California's political ''hot-stove league'' can also spend a good part of this winter speculating on why the Democrats fared so much better in contests for lower-level offices. Not only did the party win every statewide office but governor and senator, its state Assembly majority slipped by only one seat, to 47 to 33, and the Democrats' state Senate majority went up by five, to 25 to 15.

What's more, in the face of blistering criticism of the congressional redistricting plan masterminded by veteran Democratic US Rep. Phillip Burton of San Francisco, the party increased its California delegation in the US House of Representatives by seven - the two seats added as the result of the 1980 US Census and five others snatched from Republicans through redistricting.

Congressman Burton, a particular target of both state and national Republican organizations (and fundraisers) because of his ''gerrymandering'' role, defeated GOP state Sen. Milton Marks by 58 to 40 percent.

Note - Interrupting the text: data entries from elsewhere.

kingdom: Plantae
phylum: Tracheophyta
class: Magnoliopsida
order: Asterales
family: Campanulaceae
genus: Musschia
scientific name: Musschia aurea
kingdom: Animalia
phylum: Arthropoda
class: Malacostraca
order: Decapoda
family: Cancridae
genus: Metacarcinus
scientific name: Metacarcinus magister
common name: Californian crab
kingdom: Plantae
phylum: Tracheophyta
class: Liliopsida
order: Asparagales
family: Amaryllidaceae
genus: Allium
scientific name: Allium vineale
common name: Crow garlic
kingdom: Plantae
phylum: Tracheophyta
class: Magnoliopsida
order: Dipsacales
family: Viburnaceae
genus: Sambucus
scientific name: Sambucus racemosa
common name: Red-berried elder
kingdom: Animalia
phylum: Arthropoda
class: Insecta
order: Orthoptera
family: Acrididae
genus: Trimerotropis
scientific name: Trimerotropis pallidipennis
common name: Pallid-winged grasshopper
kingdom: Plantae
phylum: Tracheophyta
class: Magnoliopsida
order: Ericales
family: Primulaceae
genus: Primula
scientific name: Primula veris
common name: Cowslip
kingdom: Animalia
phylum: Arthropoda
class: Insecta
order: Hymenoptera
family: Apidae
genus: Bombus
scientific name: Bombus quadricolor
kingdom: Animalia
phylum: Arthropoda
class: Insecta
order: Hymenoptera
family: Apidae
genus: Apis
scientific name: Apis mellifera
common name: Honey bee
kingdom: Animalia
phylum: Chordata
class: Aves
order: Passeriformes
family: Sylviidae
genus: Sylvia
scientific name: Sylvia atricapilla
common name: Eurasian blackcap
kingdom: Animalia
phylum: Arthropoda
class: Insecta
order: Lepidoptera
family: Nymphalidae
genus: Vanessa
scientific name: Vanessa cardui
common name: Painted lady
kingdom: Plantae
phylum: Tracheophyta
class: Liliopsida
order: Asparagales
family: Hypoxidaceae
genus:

Voters in the June 8 primary had rejected the Burton congressional redistricting plan by a wide margin. Although it was too late to keep it from being used in the Nov. 2 election, a new plan has been ordered by the California Supreme Court before the 1984 elections. A Nov. 2 ballot meassure taking the redistricting power away from the Legislature and establishing a ''Districting Commission'' to do the job had been expected to pass. It lost, 45 to 55 percent.